## What is needed
Copy out every line in the records below that contains the string "True". Count a line only when the capitalization matches.

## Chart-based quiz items
────────

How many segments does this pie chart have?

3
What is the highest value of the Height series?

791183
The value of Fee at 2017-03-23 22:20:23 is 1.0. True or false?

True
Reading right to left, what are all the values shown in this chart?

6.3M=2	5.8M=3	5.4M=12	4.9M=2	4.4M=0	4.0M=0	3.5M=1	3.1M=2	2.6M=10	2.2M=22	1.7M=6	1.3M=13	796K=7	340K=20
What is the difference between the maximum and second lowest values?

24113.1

────────

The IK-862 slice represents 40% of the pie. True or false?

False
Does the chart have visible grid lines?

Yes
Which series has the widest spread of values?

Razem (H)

────────

## Exercise solution
The value of Fee at 2017-03-23 22:20:23 is 1.0. True or false?
True
The IK-862 slice represents 40% of the pie. True or false?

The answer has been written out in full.